### DIRECTIONS FOR THIS TASK
In the Magnolia roles and groups text, where are rejected items sent by the default action workflow?

### TEXT SEGMENT
::::::::::
| forum-moderator-base | Base forum moderator role. | In addition to the permissions of forum-base role, users assigned to this role have minimal permissions to access the moderation interface of the forum module in the config workspace. |
| forum-pagecomments-admin | Forum page commenting administrator role. | Administration permissions to the /pagecomments path of forum workspace. |
| forum-pagecomments-moderator | Forum page commenting moderator role. | Moderate and delete permissions to the /pagecomments path of forum workspace. |
| forum-pagecomments-user | Common user role for forum page commenting. | Comment and post permissions to the /pagecomments path of forum workspace. |
| forum_ALL-admin | Role giving administration permissions on ALL forums | Administration permissions to the / path of forum workspace. |
| forum_ALL-moderator | Role giving moderation permissions on ALL forums | Moderation permissions to the / path of forum workspace |
| forum_ALL-user | Role allowing posting in all forums | Post(Write} permissions to the / path of forum workspace |
| imaging-base | Base role allowing users to read and generate images using imaging module. | Read and write permissions to the imaging workspace. |
| public-user-registration-base | Base PUR role assigned to anonymous users allowing access to the PUR features. | Get and post URL permissions to related PUR pages. |
| resources-base | Base role allowing users to use the resources workspace. | Read and write permissions to resources workspace as well as read permissions to related config paths. |
| rss-aggregator-base | Base role allowing users to read rssaggregatordata type information. | Read permissions to the rssaggregator data type. |
| security-base | Base role denying users access to certain system pages | Access denied permissions to /.magnolia/pages/installedModulesList, /jcrUtils, /log4j, /configuration, /logViewer and /sendMail. |
| templater-base | Base role allowing users to modify content of templates workspace. | Read and write permissions to templates workspace, as well as read permissions to related config paths. |
| workflow-base | Base role for the workflow process. | Read and write permissions to the workflow related expressions and store workspaces, as well as read permissions to related config paths. |
Default groups
The purpose of groups is to define settings for a group of users, as opposed to individual users. Users with similar privileges are assigned to appropriate groups. Permissions that apply to a group are inherited by its users.
| Group | Description | Assigned roles | Assigned group |
|---|---|---|---|
| editors | This group is created by the workflow module and its users are registered upon installation. It is used by the default action workflow and rejected items are sent to the group's inbox. | workflow-base | |
| publishers | This group is created by the workflow module and its users are registered upon installation. | workflow-base | |
| demo-project-editors | Sample group allowing users to edit content of demo-project website. | demo-project-base, demo-project-editor, imaging-base | editors |
| demo-project-publishers | Sample group allowing users to publish pages of demo-project website. | demo-project-base, demo-project-publisher, imaging-base | publishers |
| demo-project-member | Sample group allowing registered users access access to members area pages. | anonymous, contact-base, demo-project-member, resources-base, imaging-base, public-user-registration-base |
Default users
User settings define the login credentials as well as certain personal settings that identify individuals accessing Magnolia. Users inherit permissions from the roles they belong to, either directly or through groups.
System users
| System user | Description | Assigned roles | Assigned group |
|---|---|---|---|
| anonymous | Unauthenticated, public users access the websites using this account. | categorization-base, contact-base, imaging-base, anonymous | |
| superuser | User assigned unlimited access permissions. | superuser, forum_ALL-admin | publishers |
Users
The following sample users are included in the standard installation.
| User | Description | Assigned group |
|---|---|---|
| eric | Sample demo-project editor. | demo-project-editor |
| peter | Sample demo-project publisher. | demo-project-publisher |
You can get a list of all permissions assigned to a user or group using the permission list tool.
::::::::::
### INFORMATION SHOWN
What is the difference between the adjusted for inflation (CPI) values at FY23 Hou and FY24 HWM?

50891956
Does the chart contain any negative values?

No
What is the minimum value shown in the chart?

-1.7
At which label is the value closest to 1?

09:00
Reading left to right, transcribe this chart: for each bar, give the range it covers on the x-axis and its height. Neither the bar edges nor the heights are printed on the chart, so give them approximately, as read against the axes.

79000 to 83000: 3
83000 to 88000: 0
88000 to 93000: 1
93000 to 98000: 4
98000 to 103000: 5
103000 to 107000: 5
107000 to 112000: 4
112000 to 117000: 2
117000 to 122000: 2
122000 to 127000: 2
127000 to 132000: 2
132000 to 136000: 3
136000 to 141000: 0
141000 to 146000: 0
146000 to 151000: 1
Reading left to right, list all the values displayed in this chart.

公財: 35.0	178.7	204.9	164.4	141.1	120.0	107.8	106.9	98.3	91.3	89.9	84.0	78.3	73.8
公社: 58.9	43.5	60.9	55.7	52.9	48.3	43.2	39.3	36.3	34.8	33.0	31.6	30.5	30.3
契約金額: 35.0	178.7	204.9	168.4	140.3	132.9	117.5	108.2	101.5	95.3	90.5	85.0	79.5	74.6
::::::::::
### RESULT OF THIS TASK
To the inbox of the editors group.